Furthermore, Bing isn’t actually copying directly from Google, but looking at user data and drawing its own conclusions so, in the eyes of the law, it’s unlikely that there would be much in the way of a claim Google could make. It seems, largely, to be a matter between Microsoft and the users of its products.
That being said, the ethics are a much more complicated question.
Bing, when it set about introducing clicktracking as a factor in its search results, had to know that many of those it tracked would use Google and, therefore, it seems logical they knew that they would be getting information about Google results and they did nothing to prevent that. However, I’m not completely sure they should have.
For one, you can learn from your competitor’s results and product without copying it. By tracking clicks, Bing might be able to see that some sites that rank well in Google aren’t worth ranking well in their engine.
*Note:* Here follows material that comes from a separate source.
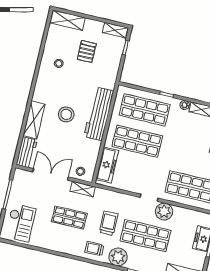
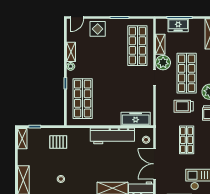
pallet: (87, 51) -> (58, 142), moved
stool: (66, 114) -> (102, 163), removed
workbench: (99, 114) -> (112, 136), moved
shop shelf: (137, 141) -> (110, 99), removed
shelving: (83, 189) -> (160, 44), moved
This seems to be mostly what Bing does though as it was only non-competitive search terms that appears to be copied.
That being said, Bing, as Google’s main competitor, should be trying to create its own unique search experience, not merely trying to recreate Google’s with slightly better results. Though it may only be one factor that Bing considers, considering Google’s results for your own makes it look like you’re trying to build on Google’s back.
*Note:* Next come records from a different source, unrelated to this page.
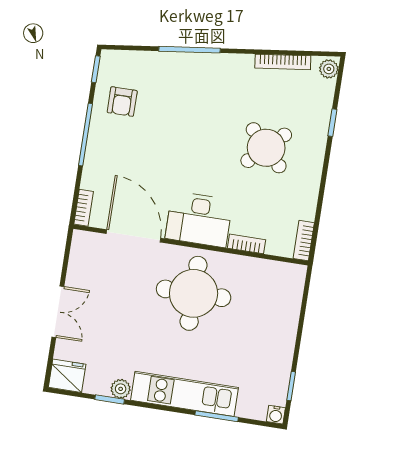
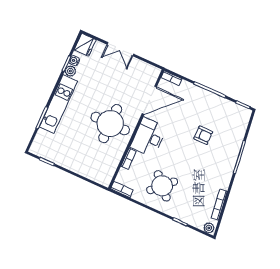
armchair: (122, 102) -> (203, 135), moved, turned 180
round table: (266, 148) -> (162, 186), moved
water cooler: (276, 415) -> (74, 61), moved

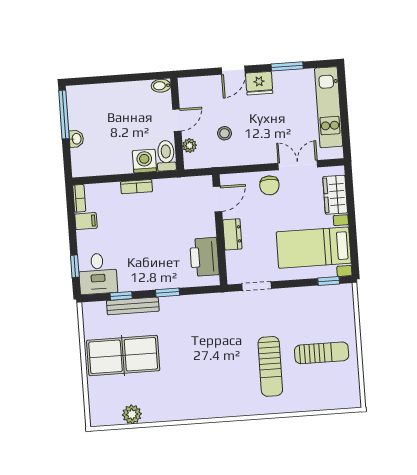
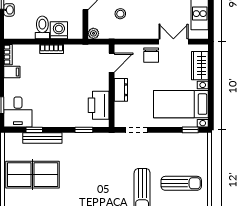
plant: (190, 146) -> (93, 33), moved
toilet: (166, 156) -> (42, 27), moved
window: (168, 293) -> (84, 130), moved

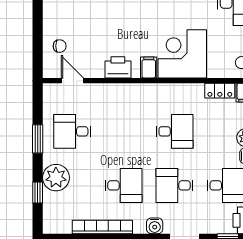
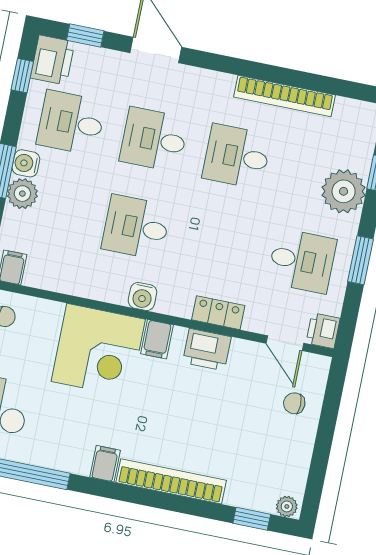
locker: (220, 91) -> (218, 313), moved
printer: (51, 93) -> (323, 331), added
desk: (175, 185) -> (154, 140), turned 180
water cooler: (155, 226) -> (142, 297), moved, turned 180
So is it unethical? I would consider it a gray area. At least as far as the relationship between Google and Bing goes, I don’t feel completely right giving Bing’s actions the OK, but I can’t outright condemn them either. Bing is walking a thin line here and a lot of what would determine their side on it depends on information we don’t have, such as exactly what information is collected and how it is used in Bing’s algorithm.
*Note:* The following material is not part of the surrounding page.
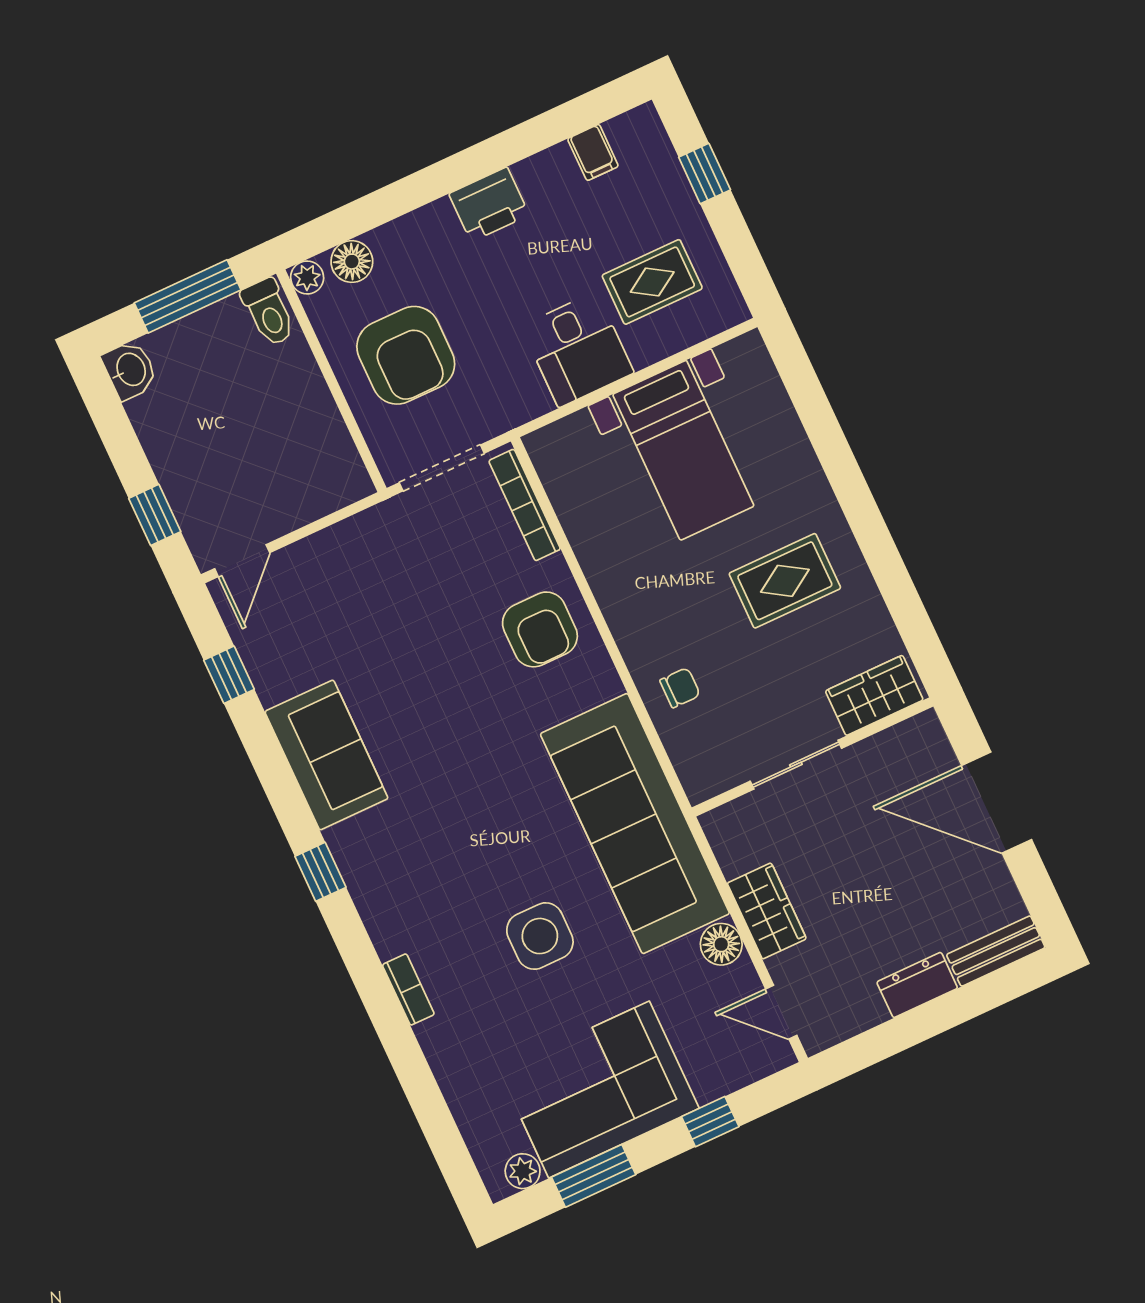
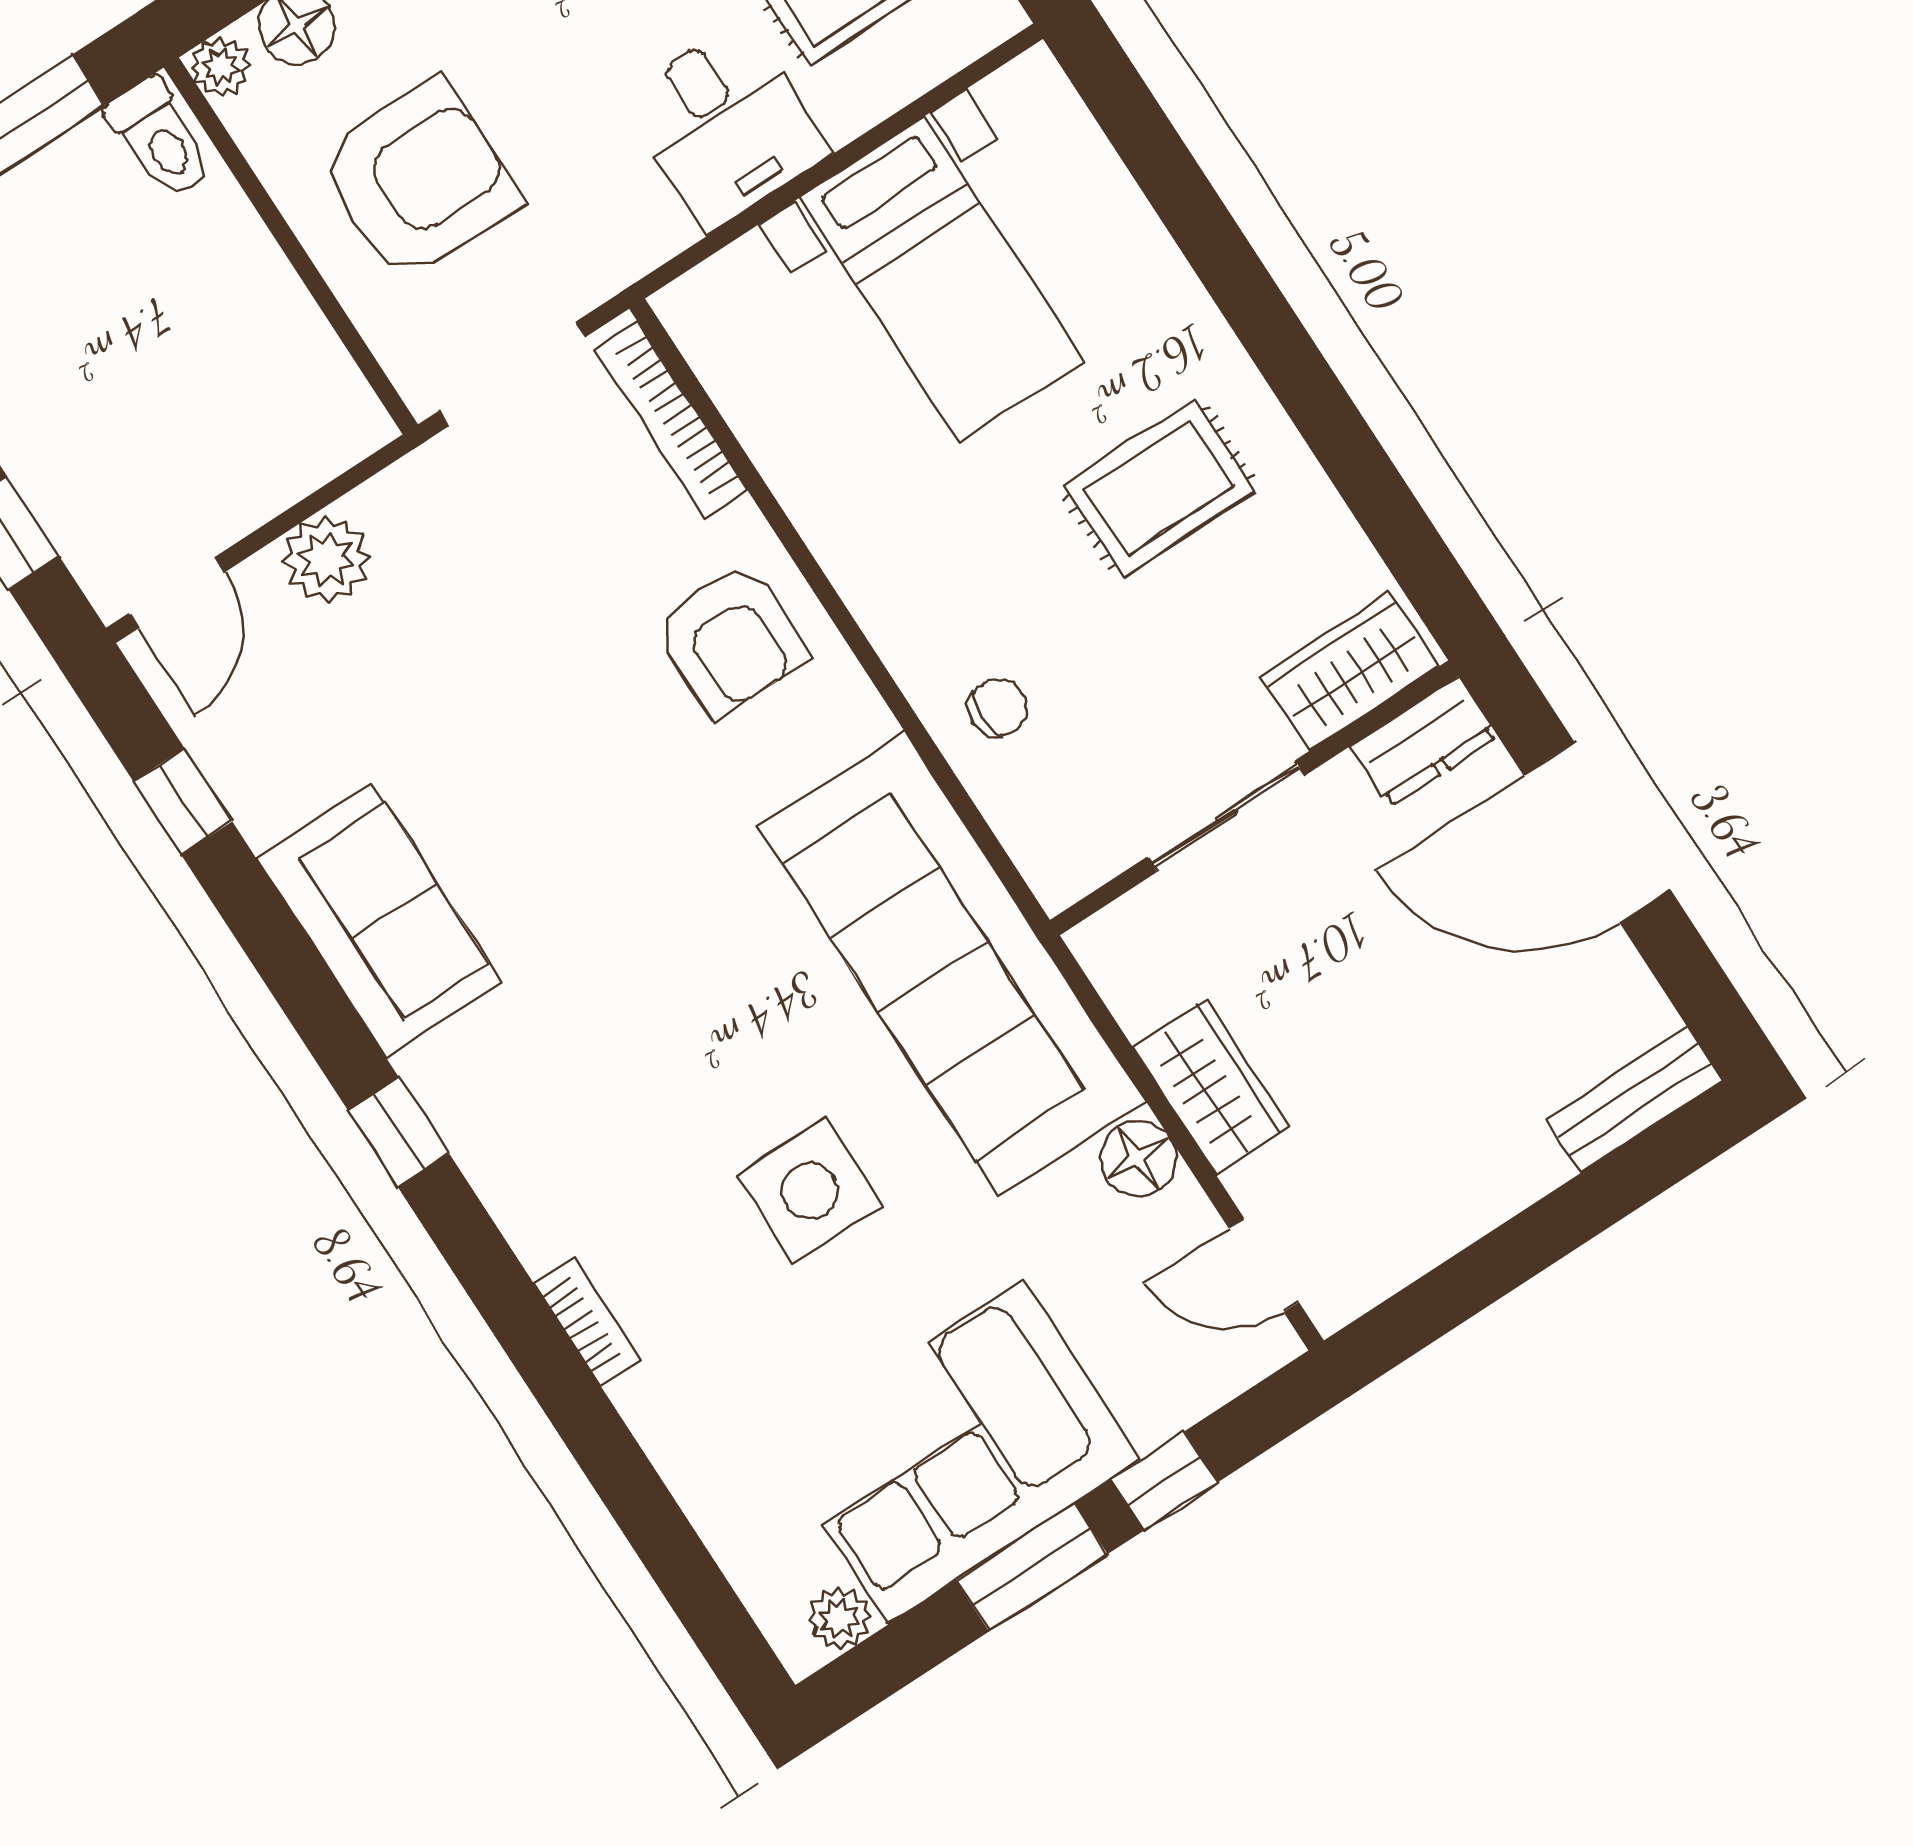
armchair: (406, 355) -> (418, 181), turned -90
plant: (326, 554) -> (326, 559), added
dresser: (917, 985) -> (1424, 741), moved, turned 180
window: (594, 1176) -> (1032, 1567), moved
Sadly though, there are bigger questions to look at and, with those, even fewer good answers.
As important as the ethical and legal considerations are, there are other questions to ask, including:
- How Aware Are Microsoft’s Users of the Tracking and It’s Use? Many seem to be surprised by what Microsoft is doing. How well was this use of private info disclosed and how clear was it made?
- How Easy is it to Game Bing? Considering that the false Google results were irrelevant to their searches, it seems like “click fraud” as Microsoft calls it might be an easy way to game Bing, especially for long tail terms.
- How, Exactly, is This Info Used? Though Microsoft makes it clear that it is just one of a thousand factors, it appears that click monitoring really has a sharp impact on the results. Exactly how much weight is this info given?
There aren’t any easy answers to these questions right now but I suspect we’ll hear more about the first one as this story spreads.
The ethics of what Bing is doing (at least in regards to Google) are debatable and even I don’t have any solid answers, largely because this concept is still very new and the ethics haven’t been hashed out fully. However, there are bigger, probably more important questions being raised about Bing thanks to this revelation.
Though I don’t believe Bing is plagiarizing Google, at least not in the traditional sense of the word, Google may have exposed even greater mistakes an misdeeds of Bing by releasing the results of this test. In short, they make Bing look lazy, sloppy and easy-to-game, something that for a search engine may be even worse than being a plagiarist.
Clearly, this is a PR disaster for Bing and Microsoft, but I think the worst might be yet to come for them.